A bill to implement the Coalition’s attacks on encryption was introduced into parliament during its last sitting week, after a risible 10-day “consideration” of thousands of submissions the government invited on its proposals, which revolve around forcing tech companies to help install malware on devices or find other ways of “cooperating” with security agencies. The bill has gone to Parliament’s intelligence and security committee for review.
That came a couple of weeks after the domestic security ministers of Five Eyes countries (US, Canada, UK, Australia, New Zealand) met here and issued a communique, in effect saying they would impose decryption requirements on tech companies, but cloak it in the guise of “cooperation” and without using backdoors that undermine encryption for everyone. As with the government’s approach here, the detail has been left nebulous, but it is clear that the use of secretly inserted malware is central to the Five Eyes’ approach — which of course is no safer than encryption backdoors, because malware, like backdoors, can be lost or stolen and repurposed by malicious actors.
Perhaps that’s why, as US cybersecurity law expert Susan Landau pointed out last week in an incisive analysis, the statement has come from domestic security and immigration ministers and not from Five Eyes intelligence agencies. Whatever their views on encryption, senior signals intelligence officials, who are usually charged with the dual roles of stealing enemies’ secrets and protecting their own, understand that anything that undermines encryption can end up coming back to hurt you and your allies — as happened when the NSA lost a trove of malware later repurposed for a massive ransomware attack.
The government has been at pains to insist that its anti-encryption legislation will be based on similar UK legislation. The problem for the UK government, however, has been that while it remains in the European Union, its citizens are able to use the European Convention on Human Rights to defend themselves. Last month, the European Court of Human Rights struck down parts of the UK’s mass surveillance laws in response to a suit brought by an array of privacy and human rights organisations.

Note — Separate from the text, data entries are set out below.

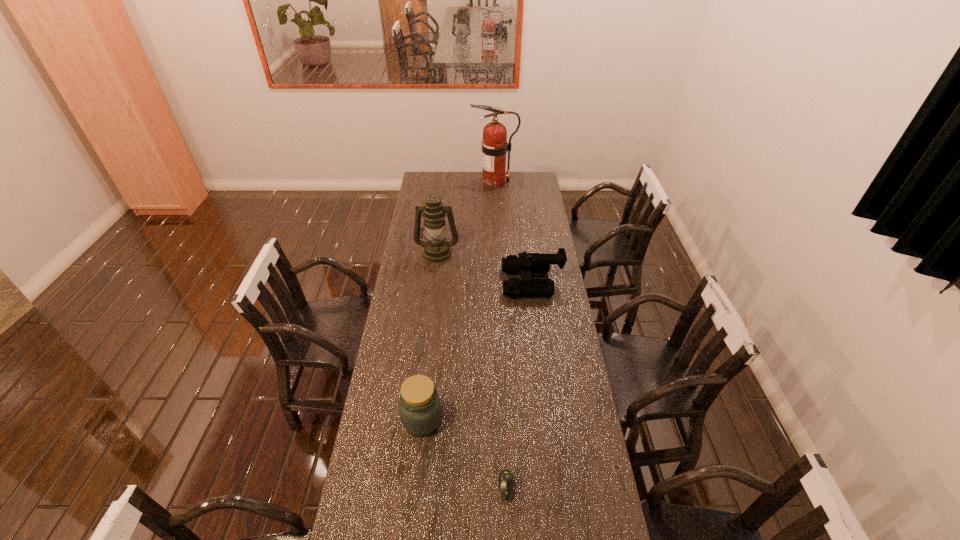
The width and height of the screenshot is (960, 540). Identify the location of vacant area located 0.080m at the nozzle of the fire extinguisher. (459, 182).

Identify the location of free spot located on the right of the fourth nearest object. (528, 252).

Where is `free location located 0.110m on the front of the jar`? The width and height of the screenshot is (960, 540). free location located 0.110m on the front of the jar is located at coordinates (417, 472).

The width and height of the screenshot is (960, 540). Find the location of `blank space located 0.090m on the front lenses of the binoculars`. blank space located 0.090m on the front lenses of the binoculars is located at coordinates 483,282.

Identify the location of free spot located on the front lenses of the binoculars. (463, 282).

I want to click on vacant region located on the front lenses of the binoculars, so click(x=461, y=282).

Identify the location of blank space located 0.100m on the wheel side of the computer mouse. This screenshot has height=540, width=960. (509, 539).

Image resolution: width=960 pixels, height=540 pixels. Find the location of `object that is at the far edge`. object that is at the far edge is located at coordinates (494, 145).

The image size is (960, 540). I want to click on oil lamp that is positioned at the left edge, so click(436, 249).

Locate an element on the screen. The image size is (960, 540). jar at the left edge is located at coordinates (420, 408).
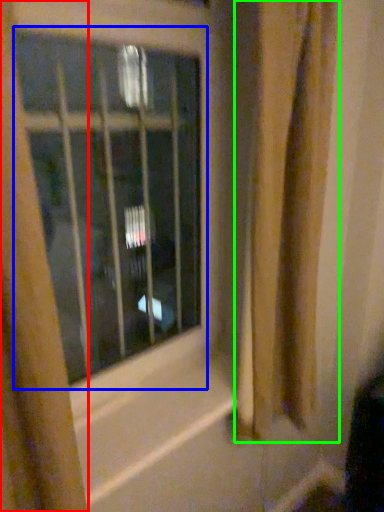
Question: Considering the real-world distances, which object is farthest from curtain (highlighted by a red box)? window (highlighted by a blue box) or shower curtain (highlighted by a green box)?

Choices:
 (A) window
 (B) shower curtain

Answer: (A)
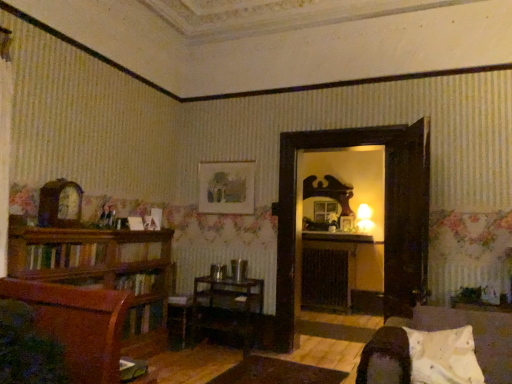
Find the location of `vacant point above matte paper picture frame at upper center (from a real-world perspective)`. vacant point above matte paper picture frame at upper center (from a real-world perspective) is located at coordinates (228, 161).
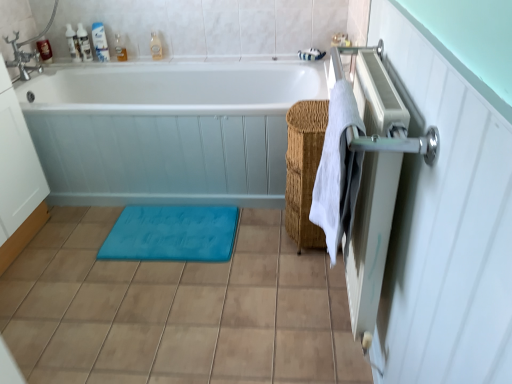
Image resolution: width=512 pixels, height=384 pixels. What are the coordinates of `vacant area that lies between woven brown basket at center-right and blue rubber bath mat at center` in the screenshot? It's located at (260, 229).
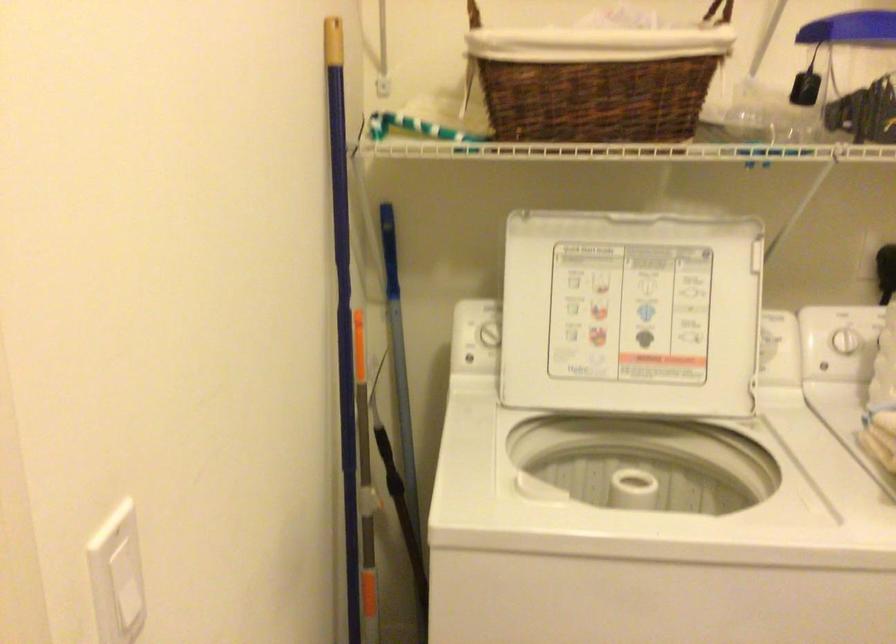
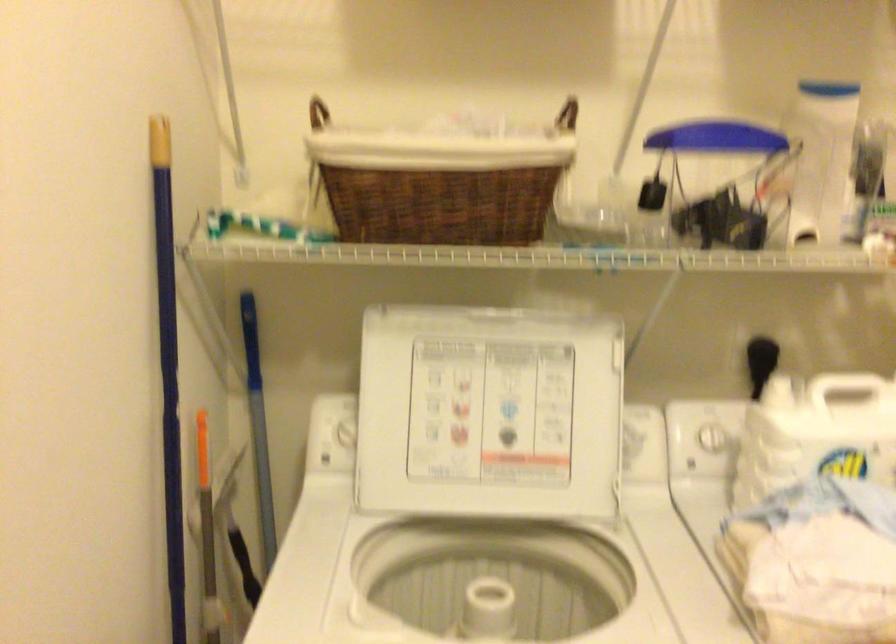
In the second image, find the point that corresponds to point 627,313 in the first image.

(488, 413)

Australians have no such protection, nor access to a US-style bill of rights that entrenches human rights in law and provide a case for civil society groups to take governments to court, or an equivalent to the Canadian Charter of Rights and Freedoms. As Landau noted, “Australia is the perfect candidate: the country’s lack of a comprehensive set of human rights protections means that Australia does not face the balancing requirements of privacy and civil liberties protections that the U.K. and U.S. do.”

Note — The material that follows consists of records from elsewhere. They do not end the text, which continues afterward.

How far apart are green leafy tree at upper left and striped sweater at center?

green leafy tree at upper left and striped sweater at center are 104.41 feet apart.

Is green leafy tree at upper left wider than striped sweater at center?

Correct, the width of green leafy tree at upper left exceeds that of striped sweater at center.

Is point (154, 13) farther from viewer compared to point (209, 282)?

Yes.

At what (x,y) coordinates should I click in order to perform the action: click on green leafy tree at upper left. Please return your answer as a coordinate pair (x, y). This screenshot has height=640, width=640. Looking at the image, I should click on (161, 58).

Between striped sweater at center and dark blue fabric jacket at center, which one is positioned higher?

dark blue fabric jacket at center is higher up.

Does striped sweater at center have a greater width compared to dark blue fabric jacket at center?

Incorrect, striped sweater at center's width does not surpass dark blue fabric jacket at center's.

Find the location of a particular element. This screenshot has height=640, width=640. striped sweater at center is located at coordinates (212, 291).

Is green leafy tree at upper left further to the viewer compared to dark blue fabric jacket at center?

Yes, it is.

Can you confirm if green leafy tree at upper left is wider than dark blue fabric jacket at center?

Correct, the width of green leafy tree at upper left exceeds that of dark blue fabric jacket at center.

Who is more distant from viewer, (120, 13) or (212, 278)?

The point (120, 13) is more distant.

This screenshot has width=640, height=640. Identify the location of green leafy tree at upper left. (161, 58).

Australia is perfect in another way. The US Congress has two intelligence committees, and although they can be partisan, they aren’t under the thumb of the executive and can pursue whatever they want, even if intelligence agencies object. While less independent, the UK Intelligence and Security Committee, especially since reforms in 2013, has a wide-ranging remit including the operations of agencies and capacity to handle highly sensitive information and cabinet material. Canada’s equivalent committee can also now examine operational matters.

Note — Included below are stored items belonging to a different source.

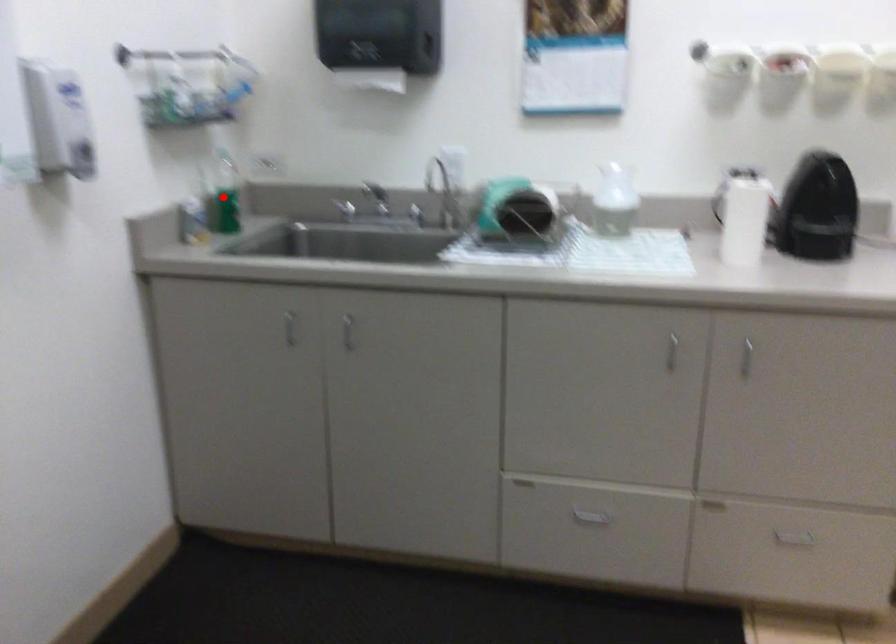
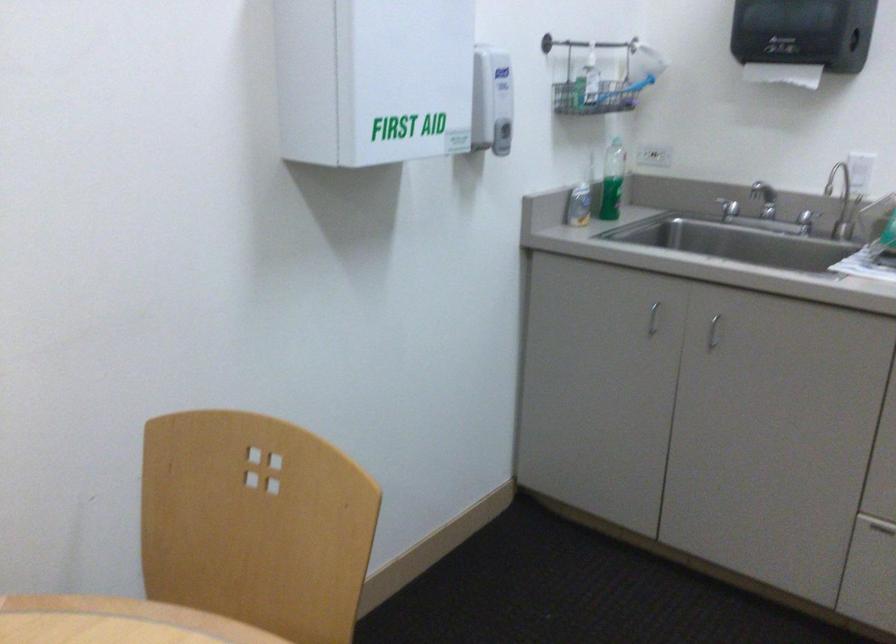
Where in the second image is the point corresponding to the highlighted location from the first image?

(613, 181)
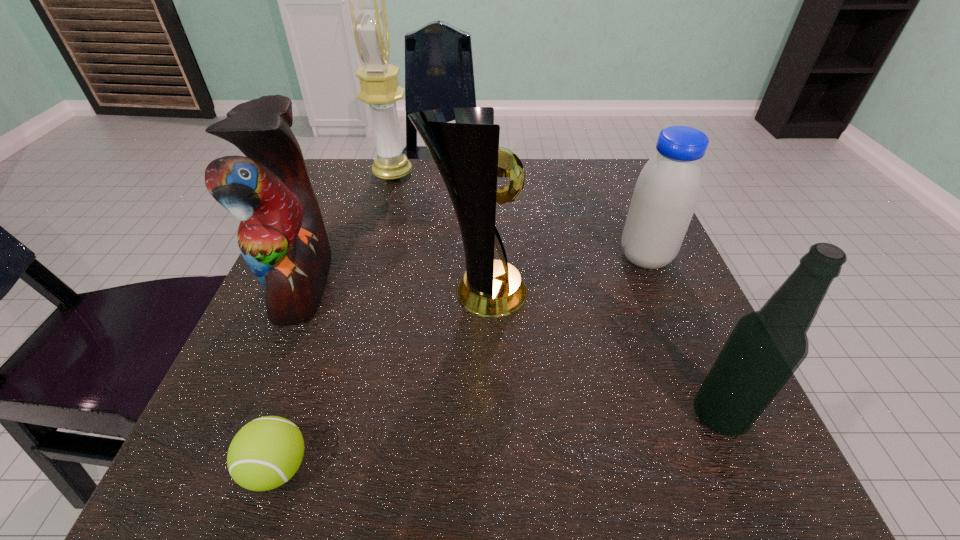
You are a GUI agent. You are given a task and a screenshot of the screen. Output one action in this format:
    pyautogui.click(x=<x>, y=<y>)
    Task: Click on the alcohol present at the right edge
    The image size is (960, 540).
    Given the screenshot: What is the action you would take?
    pyautogui.click(x=766, y=347)

In order to click on soya milk present at the right edge in this screenshot , I will do `click(667, 191)`.

Where is `object that is at the far left corner`? The width and height of the screenshot is (960, 540). object that is at the far left corner is located at coordinates (380, 89).

Locate an element on the screen. object positioned at the near left corner is located at coordinates (265, 453).

Image resolution: width=960 pixels, height=540 pixels. I want to click on object that is at the near right corner, so click(x=766, y=347).

The width and height of the screenshot is (960, 540). I want to click on vacant region at the far edge of the desktop, so click(x=546, y=172).

Image resolution: width=960 pixels, height=540 pixels. I want to click on vacant region at the near edge, so point(627,494).

Find the location of `free space at the right edge of the desktop`. free space at the right edge of the desktop is located at coordinates (625, 306).

Find the location of `vacant region at the far left corner of the desktop`. vacant region at the far left corner of the desktop is located at coordinates (354, 191).

You are a GUI agent. You are given a task and a screenshot of the screen. Output one action in this format:
    pyautogui.click(x=<x>, y=<y>)
    Task: Click on the vacant point at the near left corner
    The image size is (960, 540).
    Given the screenshot: What is the action you would take?
    pyautogui.click(x=199, y=467)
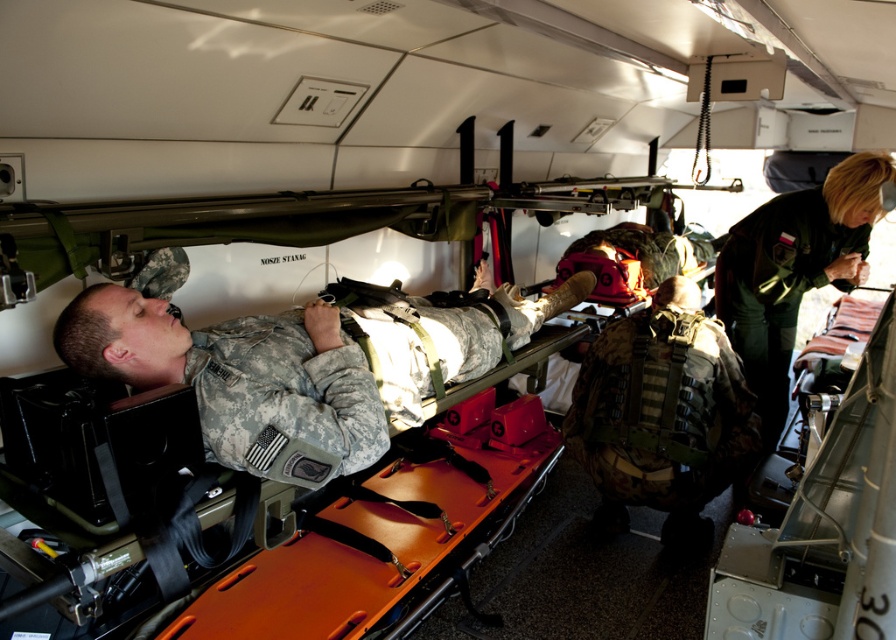
You are a military medic inside the aircraft. You need to quickly locate the camouflage fabric soldier at center. Where exactly is the soldier positioned in the aircraft?

The camouflage fabric soldier at center is positioned at point 0.592 in the x coordinate and 0.290 in the y coordinate.

You are a medic on the evacuation aircraft. You need to quickly access the medical supplies stored in the red boxes. The camo fabric vest at center and the green uniform at center are in your way. Which item should you move to create more space?

You should move the camo fabric vest at center because it might be wider than the green uniform at center, allowing for more space to access the red boxes.

You are a medic on a military evacuation aircraft and need to retrieve both the camo fabric vest at center and the green uniform at center for a patient. The aircraft has limited space, and you have a storage bag that can only hold items within a 25 inch radius. Can you carry both items in one trip without exceeding the bag capacity?

The camo fabric vest at center and green uniform at center are 24.95 inches apart, so yes, you can carry both items in one trip since the distance between them is within the 25 inch radius of the storage bag.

Here, the Parliamentary Joint Committee on Intelligence and Security (PJCIS) is controlled by the government and can’t examine the operations of security and intelligence agencies.
Recent moves to address this have been kicked into the long grass. Last year an intelligence review commissioned by Malcolm Turnbull shied away from real reform, recommending the PJCIS be given the power to initiate inquiries — but it would still be prohibited from looking at operational matters. In any event, the government has done nothing to progress any reform since then, except announce yet another intelligence review earlier this year.
More curious is the case of Labor. Once gung-ho for improving the PJCIS, Labor introduced a reform bill John Faulkner left behind when he retired. Turnbull had that bill killed off. But in August, Centre Alliance Senator Rex Patrick introduced the Intelligence Services Amendment (Enhanced Parliamentary Oversight of Intelligence Agencies) Bill 2018, which would add agency activities to the committee’s general review remit (subject to a ministerial veto), enabling it to pursue operational matters off its own bat.
Patrick had earlier tried to move the relevant sections as amendments to government legislation, putting pressure on the government to accept the change if it wanted its bills passed, but Labor refused to back him. Labor has now sent the bill off to an inquiry by the senate’s Finance and Public Administration committee, where it sits in obscurity with just one submission. Perhaps Labor wants to sit on the issue until it is in government. But it’s a curious way to treat an issue it used to support.
Meantime, Australians remain unprotected from the Five Eyes’ war on privacy.